Please consolidate these forms, every form could be replaced by one generic form for sponsor and applicant(s), and category could be determined by a simple check box. Remove the legalese from the forms, take a look at any form from the United Kingdom for an example of how to make forms readable. They word their forms in simple english that even those of us without a bachelors degree specializing in immigration law can understand. Have every form go to a central intake, classify them there, if anything is missing let us know right away. give us our ECAS numbers upon receipt of the applications, and give us meaningful status updates.
Last: Fees.
Why are we being charged fees to submit a permanent residence application? Why the fees to sponsor? And why do the fees go up for every family member added to the application? When you sign your cheques notice they go to the Receiver General of Canada, in other words they go to the federal governments general income, for them to disperse however they see fit.
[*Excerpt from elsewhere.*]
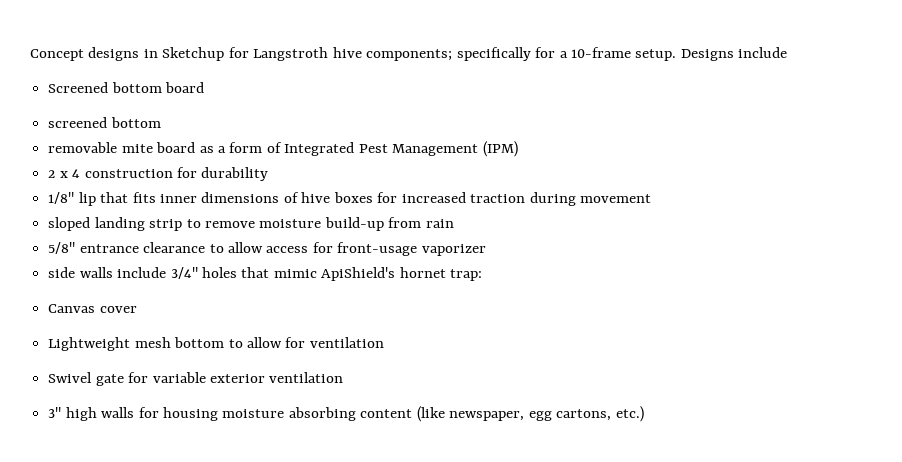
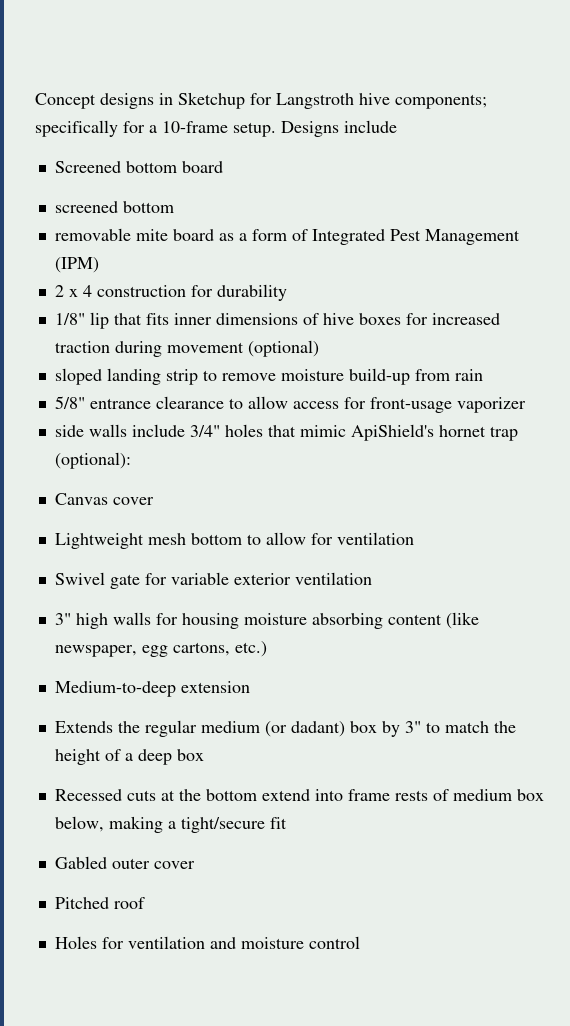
(652, 198) none -> [247,340,319,357] (optional)
[450,269,483,281] trap: -> [489,426,518,441] [54,452,131,469] trap (optional):
(644, 414) none -> [54,681,250,697] [54,720,516,737] [54,749,204,765] [54,789,544,801] [54,816,287,833] [54,856,195,869] [54,897,145,909] [54,936,360,949] // Medium-to-deep extension // Extends the regular medium (or dadant) box by 3" to match the height of a deep box // Recessed cuts at the bottom extend into frame rests of medium box below, making a tight/secure fit // Gabled outer cover // Pitched roof // Holes for ventilation and moisture control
The money does not go back to CIC to recover costs, it is basically a straight tax with the federal government pocketing the money. Please make the fees reasonable. I have paid taxes all my life and am tired of paying twice for government services.
If the process is being made deliberately difficult in order to 'weed out' people who aren't committed, I really doubt this is being achieved, rather all that is being achieved is ridiculous backlogs of cases from 9 months to years and years and years. If the government wants more immigration, and they have stated as much in hundreds of conferences and press releases, make it
My apologies if this upsets anyone or lowers the tone of this board in any way, I just get fed up with the attitude that 'this is how the Canadian Government wants things done, it must be right, just play along.' Sometimes it doesn't take much to effect change, a few well-written letters to the right people or social media groups have changed government policies before, many times. Hopefully all of you seeking to be Canadians will soon get your permanent residence status, and hopefully citizenship. When you do, please remember how hard it was and maybe work to change the horribly broken system that is Citizenship and Immigration Canada.